You can buy all of these supplements individually, but Lanzieri combined them all into one proprietary formula and gave it to Maria. Her joint pain slowly began to improve.

“After about a month, month and a half, I started having relief of those symptoms.  I didn’t have the joint pain. I felt like I could do a lot of those tasks that I couldn’t do before,” Maria said. “At one point I stopped taking it and it then was all coming back. It was weird. I didn’t think it was the Proleeva. I didn’t associate it with that. But then I went back on it and suddenly I was not feeling it again.”

The Lanzieri’s began sharing Proleeva with family and friends, who also reported positive results.

Only recently have they begun selling Proleeva to the general public on their website and through Amazon, marketing it as “the ultimate comfort food” that “helps bring your nervous system back into balance.”

A Proleeva bottle contains 120 capsules – about a month’s supply – and costs $40.

“I’ve been taking Proleeva for the last seven years and I don’t have any inflammation. I take it because it balances the body with the right ingredients that it needs to fight to heal itself,” says Lanzieri. “Your body needs amino acids and they are not reproduced naturally in the body.

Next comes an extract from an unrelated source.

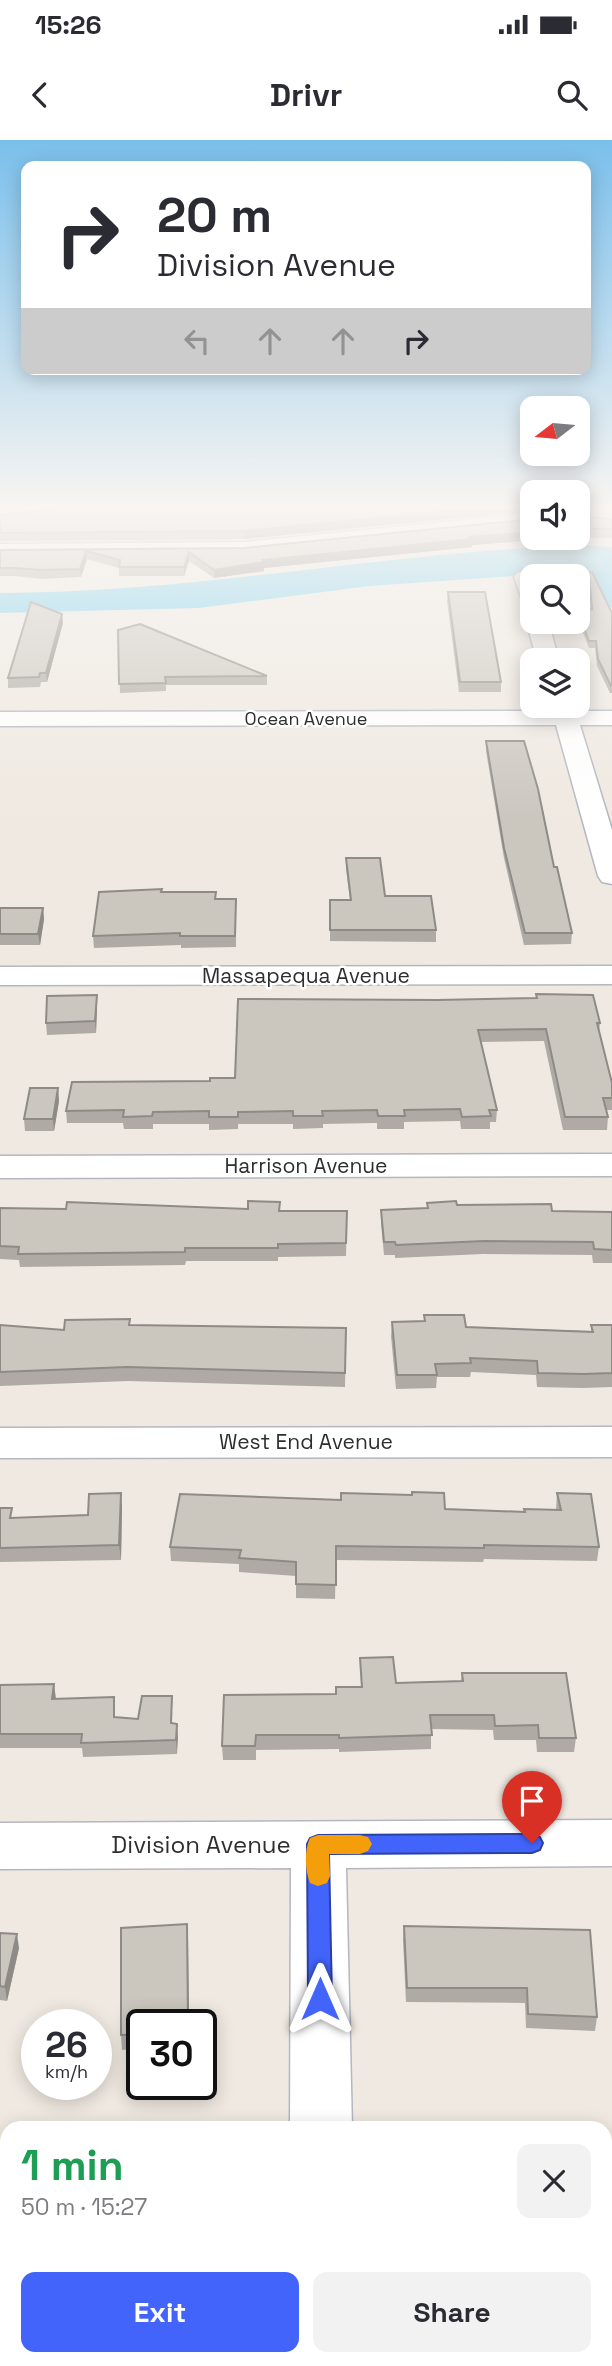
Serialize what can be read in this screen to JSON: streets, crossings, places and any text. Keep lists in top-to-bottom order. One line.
{"streets":{"street":["Ocean Avenue","Massapequa Avenue","Harrison Avenue","West End Avenue","Division Avenue"]},"north":"left","page":{"status":"15:26","header":"Drivr","turn":["20 m","Division Avenue"],"speed":"26 km/h","limit":"30","heading":["1 min","50 m · 15:27"],"buttons":["Exit","Share"]}}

And over time, the older we get, the less we have of those amino acids. And therefore, we have to supplement them.”

For now, there is only anecdotal evidence to support these health claims, although a small clinical trial of Proleeva is underway.  Unlike pharmaceuticals, dietary supplements are only loosely regulated by the Food and Drug Administration, allowing supplement makers to introduce new products and make health claims without substantial evidence that they work.

‘One Formulation Makes a Lot of Sense’

Dr. Forest Tennant is intrigued by Proleeva. An expert in treating intractable pain, Tennant recommends that pain patients take gamma-aminobutyric acid (GABA), herbs and other supplements as part of their medical treatment to restore damaged nerve tissue and relieve pain.

“Having a lot of different supplements in one formulation actually makes a lot of sense, because we’re not certain which ones are going to work,” says Tennant. “But I do think there is some urgency or necessity in people with pain taking a variety of these supplements. They can’t hurt themselves and they probably are going to benefit themselves.

“And this particular product is doing something else. It recognizes that it’s got stuff in there like GABA that stimulates the nerve receptors that provide pain relief.”  

Tennant says the supplement industry has become more innovative than the pharmaceutical industry – particularly in an age when opioids and some other medications are harder to get.

“I think the innovation is really great,” Tennant said. “I really think that anyone who has chronic pain, particularly constant pain, really needs to be on a number of supplements right now. We’ll figure out exactly which ones work the best later, but right now I think taking a combination of these things is worthwhile.”

People who try Proleeva or other supplements should not expect instant results. It may take up to a month to feel any benefits.

“The biggest problem is making them stay with this for 30 days. We’re a society of instant gratification. Prescription drugs do that. But unfortunately, natural substances take time,” says Lanzieri.